Rendered images with source text
--- START ---
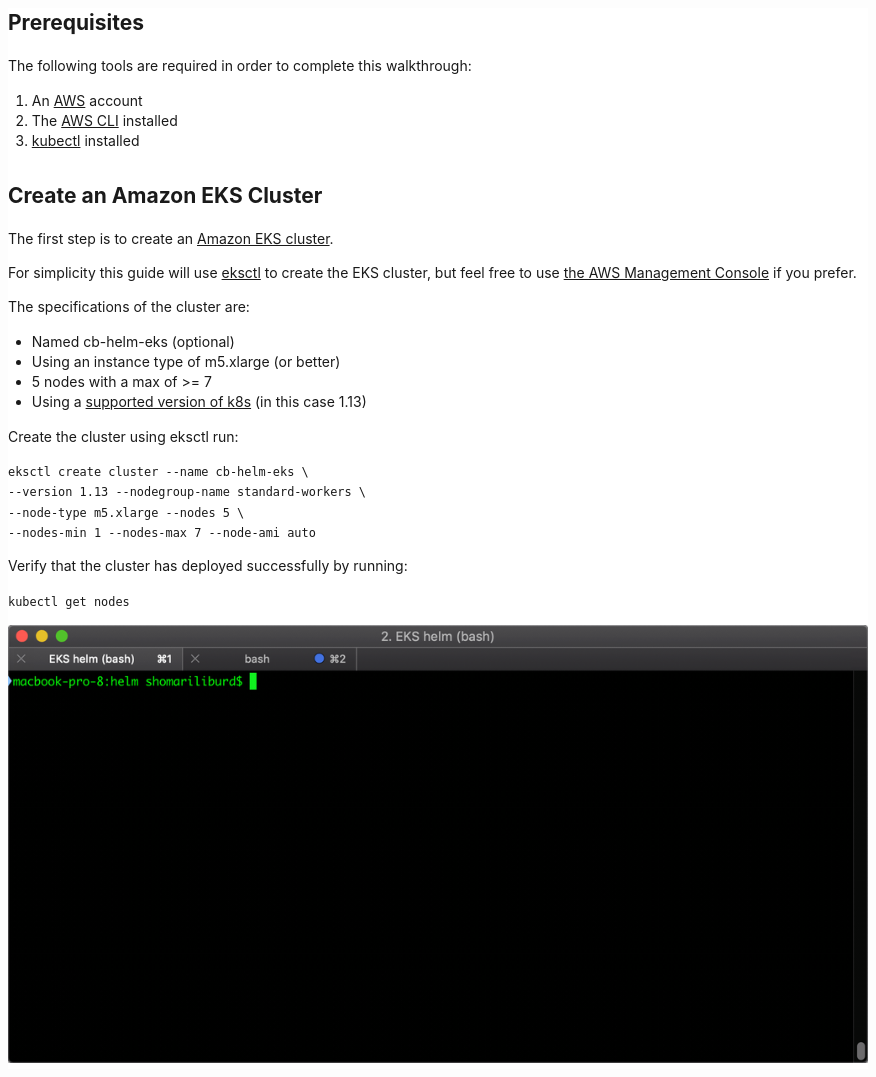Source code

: ## Prerequisites

The following tools are required in order to complete this walkthrough:

1. An [AWS](http://aws.amazon.com) account
2. The [AWS CLI](https://docs.aws.amazon.com/cli/latest/userguide/cli-chap-install.html) installed
3. [kubectl](https://docs.aws.amazon.com/eks/latest/userguide/install-kubectl.html) installed

## Create an Amazon EKS Cluster

The first step is to create an [Amazon EKS cluster](https://docs.aws.amazon.com/eks/latest/userguide/getting-started.html#eks-prereqs). 

For simplicity this guide will use [eksctl](https://docs.aws.amazon.com/eks/latest/userguide/getting-started-eksctl.html) to create the EKS cluster, but feel free to use [the AWS Management Console](https://docs.aws.amazon.com/eks/latest/userguide/getting-started-console.html) if you prefer.

The specifications of the cluster are:
* Named cb-helm-eks (optional)
* Using an instance type of m5.xlarge (or better)
* 5 nodes with a max of >= 7
* Using a [supported version of k8s](https://docs.couchbase.com/operator/current/prerequisite-and-setup.html) (in this case 1.13)

Create the cluster using eksctl run:

```
eksctl create cluster --name cb-helm-eks \
--version 1.13 --nodegroup-name standard-workers \
--node-type m5.xlarge --nodes 5 \
--nodes-min 1 --nodes-max 7 --node-ami auto
```

Verify that the cluster has deployed successfully by running:

```
kubectl get nodes
```
![get nodes](images/kubectl_get_nodes.gif)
--- END ---
> TASK DETAILS:
Output every entry above exactly, minus the pictures.

> RESPONSE TO THE EXERCISE:
Source code

: ## Prerequisites

The following tools are required in order to complete this walkthrough:

1. An [AWS](http://aws.amazon.com) account
2. The [AWS CLI](https://docs.aws.amazon.com/cli/latest/userguide/cli-chap-install.html) installed
3. [kubectl](https://docs.aws.amazon.com/eks/latest/userguide/install-kubectl.html) installed

## Create an Amazon EKS Cluster

The first step is to create an [Amazon EKS cluster](https://docs.aws.amazon.com/eks/latest/userguide/getting-started.html#eks-prereqs). 

For simplicity this guide will use [eksctl](https://docs.aws.amazon.com/eks/latest/userguide/getting-started-eksctl.html) to create the EKS cluster, but feel free to use [the AWS Management Console](https://docs.aws.amazon.com/eks/latest/userguide/getting-started-console.html) if you prefer.

The specifications of the cluster are:
* Named cb-helm-eks (optional)
* Using an instance type of m5.xlarge (or better)
* 5 nodes with a max of >= 7
* Using a [supported version of k8s](https://docs.couchbase.com/operator/current/prerequisite-and-setup.html) (in this case 1.13)

Create the cluster using eksctl run:

```
eksctl create cluster --name cb-helm-eks \
--version 1.13 --nodegroup-name standard-workers \
--node-type m5.xlarge --nodes 5 \
--nodes-min 1 --nodes-max 7 --node-ami auto
```

Verify that the cluster has deployed successfully by running:

```
kubectl get nodes
```
![get nodes](images/kubectl_get_nodes.gif)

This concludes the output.